課題文
►

東部戦線のSS機甲部隊 -1943-1945年- [武装SS]
ど~も。ヴィトゲンシュタインです。
ヴェリミール・ヴクシク著の「東部戦線のSS機甲部隊」を読破しました。
3年前の発刊という、わりと新らしめの武装SS写真集です。
著者はクロアチア人の写真収集家のようですが、未見の写真が満載で、
かなりクリアーな良い写真がほとんど、そしてキャプションもしっかりして
それを読んでいるだけでも勉強になりました。
登場するSS師団は「ライプシュタンダルテ」を筆頭に、「ダス・ライヒ」、「トーテンコップフ」、
「ヴィーキング」など、当時、東部戦線にいた部隊はほとんど出てきます。
ちなみに表紙の写真は「ライプシュタンダルテ」で
隊列の後方に見える隊列は「ヴェスペ」自走砲中隊です。
また、本書の特徴としては、これらの各SS師団ごとに章分けせずに
戦役別に章分けしています。
これらの戦役は裏表紙の帯を見ていただくとして、
実際、この当時は師団単位での戦いが少なくなり、SS軍団レベル、
または混成部隊となっていたことからも、かなり入り乱れて出てきます。
これは例えば、非常に興味深かった写真の一枚である、
「大型洗濯機に入れるために野戦服を整理する伍長」で良くわかります。
そのカフ・タイトルには「ダス・ライヒ」、「ドイッチュラント」、「アドルフ・ヒトラー」、
さらには「レギオーン・フランデルン」まであったりと・・・。
また、歩兵突撃章が左胸に付けっぱなしだったりして、そのまま洗濯するのか?とか、
こういうのは妙に気になりますね。
有名な人物では当時「トーテンコップフ」の連隊長で、
その後「ダス・ライヒ」師団長となったオットー・バウムSS大佐をはじめ
オットー・ギレやビットリッヒといったSSの将軍以外にも、
グデーリアンやモーデルが申し訳なさそうにチラっと写っています・・。
ヴィットマンの有名な写真「88輌撃破のキル・リングを眺めるクルーたち」のキャプションでは、
このティーガー"S04"号が中隊本部のクローンSS曹長のものを撮影用に使用したと
書いてありました。この"S04"号も諸説あるようです。
ネーベルヴェルファーがそのロケットの噴射煙のため、
簡単に位置バレしてしまうことから、撃ったら移動というのが必須だったようです。

◄

抽出項目
►

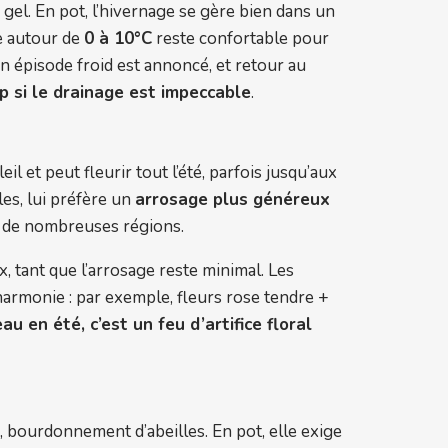
gel. En pot, l’hivernage se gère bien dans un
ge autour de
0 à 10°C
reste confortable pour
n épisode froid est annoncé, et retour au
p si le drainage est impeccable
.
eil et peut fleurir tout l’été, parfois jusqu’aux
es, lui préfère un
arrosage plus généreux
ns de nombreuses régions.
 tant que l’arrosage reste minimal. Les
 harmonie : par exemple, fleurs rose tendre +
au en été, c’est un feu d’artifice floral
, bourdonnement d’abeilles. En pot, elle exige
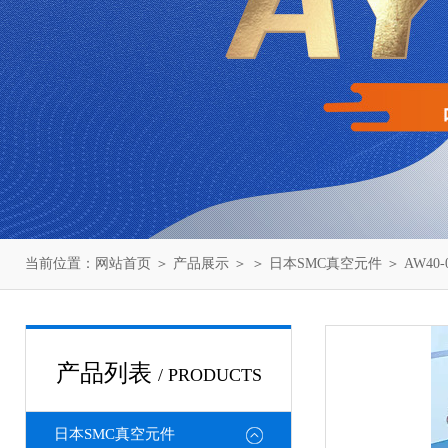
当前位置：
网站首页
＞
产品展示
＞ ＞
日本SMC真空元件
＞ AW40
产品列表
/ PRODUCTS
日本SMC真空元件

◄

作業 1
課題文によると、表紙の写真で隊列の後方に見える隊列は何ですか。
作業 2
課題文の「また、歩兵突撃章が左胸に付けっぱなしだったりして、そのまま洗濯するのか?とか、」から「簡単に位置バレしてしまうことから、撃ったら移動というのが必須だったようです。」までをすべて、一字も変えずに抜き出して返してください。
抽出項目は課題文とは別個の資料です。

想定解答 1
「ヴェスペ」自走砲中隊です。

想定解答 2
また、歩兵突撃章が左胸に付けっぱなしだったりして、そのまま洗濯するのか?とか、
こういうのは妙に気になりますね。
有名な人物では当時「トーテンコップフ」の連隊長で、
その後「ダス・ライヒ」師団長となったオットー・バウムSS大佐をはじめ
オットー・ギレやビットリッヒといったSSの将軍以外にも、
グデーリアンやモーデルが申し訳なさそうにチラっと写っています・・。
ヴィットマンの有名な写真「88輌撃破のキル・リングを眺めるクルーたち」のキャプションでは、
このティーガー"S04"号が中隊本部のクローンSS曹長のものを撮影用に使用したと
書いてありました。この"S04"号も諸説あるようです。
ネーベルヴェルファーがそのロケットの噴射煙のため、
簡単に位置バレしてしまうことから、撃ったら移動というのが必須だったようです。